The UK Financial Conduct Authority (FCA) has released a review of valuation practices in private markets, identifying strengths (documentation, third-party advisers, investor reporting) and weaknesses (conflicts of interest, lack of independence in valuation committees, lack of triggers for ad hoc valuations). These findings are especially relevant when funds are structured offshore, as cross-jurisdictional legal regimes complicate governance oversight.
Strategically, UK managers and policymakers need to balance: (a) the competitiveness and flexibility that offshore structures provide; (b) the increasing political and regulatory demand—both domestically and internationally—for transparency, anti-money laundering controls, and tighter governance of private funds; and (c) the risks of reputational damage, regulatory sanctions, or capital flight if perceived standards remain low. Open questions involve where to draw lines on disclosure, how to enforce rules across jurisdictions, and how potential reforms (e.g. legal, tax, regulatory) could impact fund domiciliation choices.
Supporting Notes
- “British groups set up half of their funds abroad over the past four years, up from around a quarter between 2010-2015.”

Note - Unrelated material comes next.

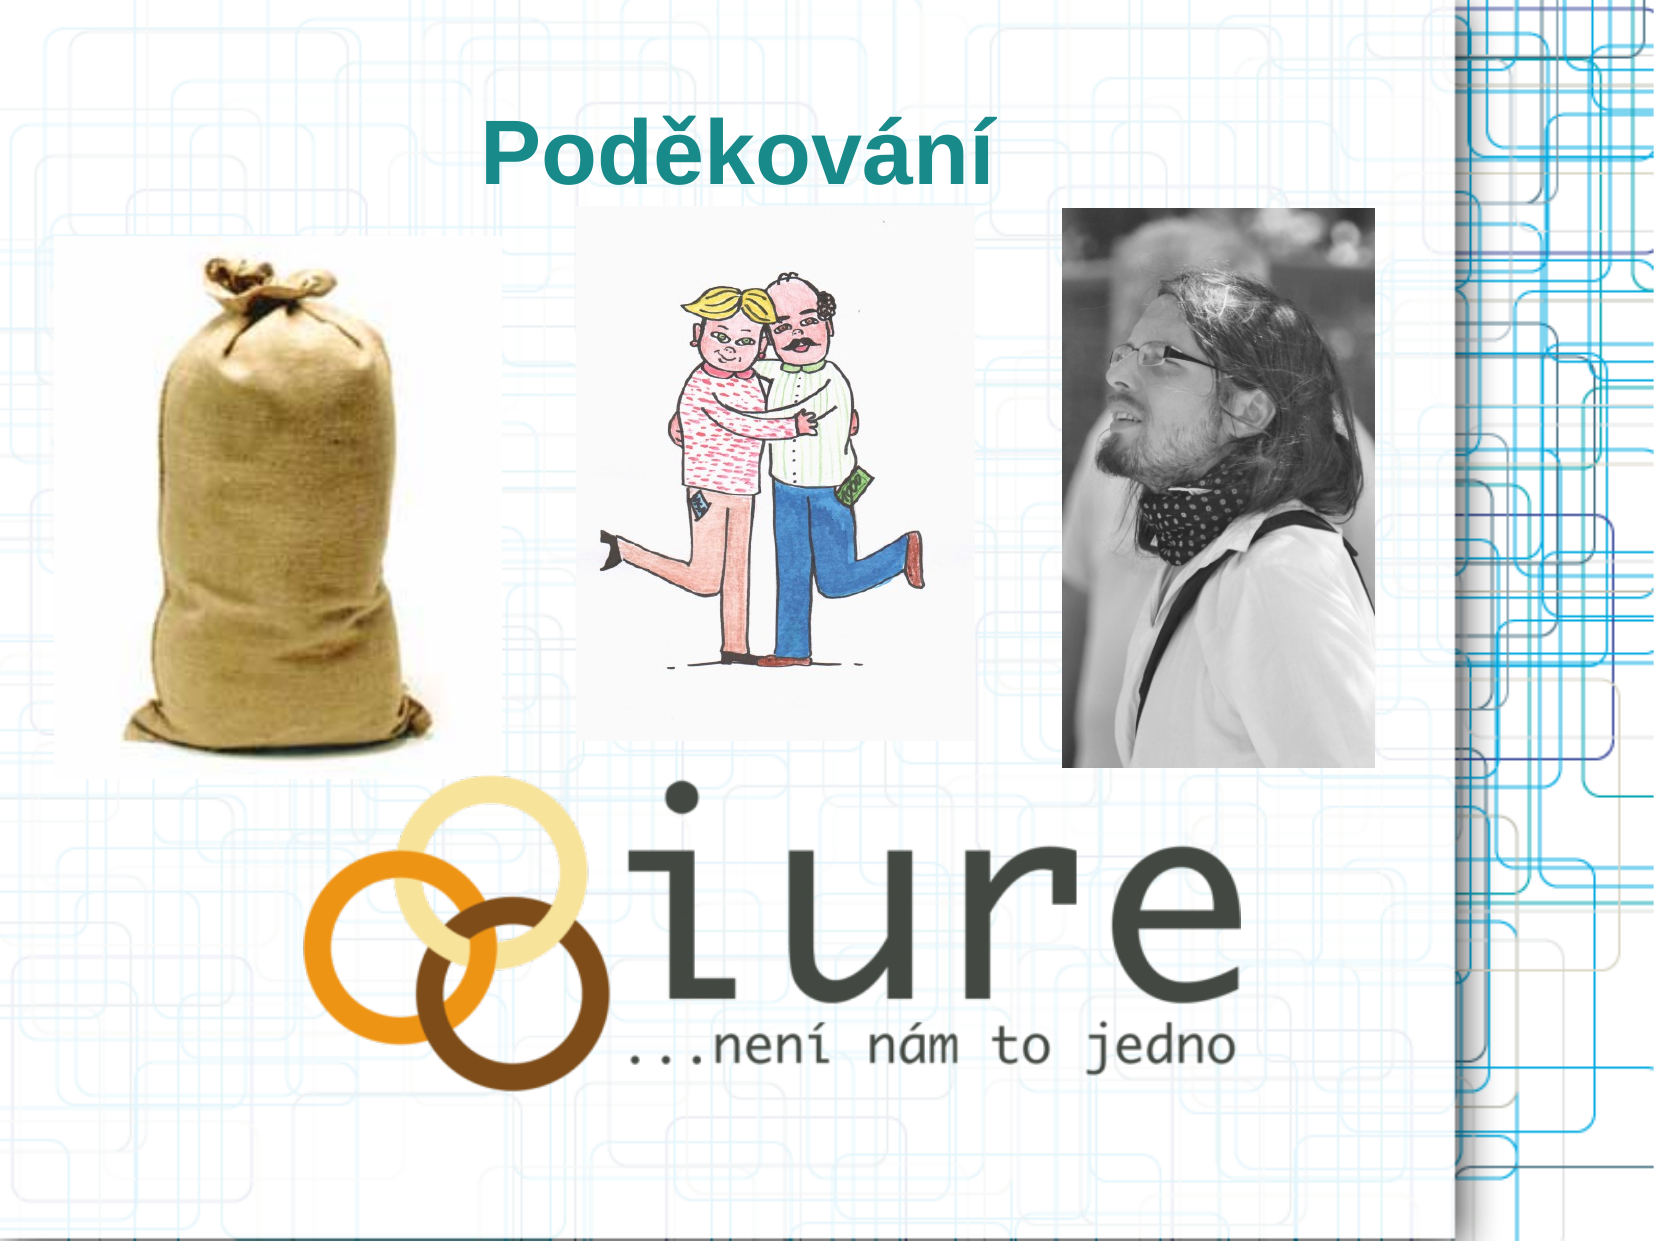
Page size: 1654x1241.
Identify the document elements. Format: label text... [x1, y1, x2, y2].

picture [0, 0, 1654, 1241]
title Poděkování [59, 49, 1418, 257]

- “About a third of these are based in Luxembourg”; Guernsey is attractive especially for smaller funds due to lower costs.
- Investor demand—particularly from retail investors—has been a driver for funds to be based in the EU for legal or regulatory reach.
- Transparency concerns arise because “offshore regions often require less stringent disclosure about the identity of investors behind funds or have registries that are harder to access.”
- FCA’s review covering ~£1 trillion in UK private markets found gaps in governance: insufficient identification of conflicts of interest; lack of functional independence of valuation committees; inconsistent valuation methodologies; and absence of ad hoc valuation triggers.
- Beneficial ownership registers in many UK Overseas Territories are either inaccessible, partial, or delayed—Transparency International UK found key jurisdictions scored poorly on accessibility; few with public registers; BVI, Bermuda, Cayman among jurisdictions failing to deliver on earlier transparency commitments.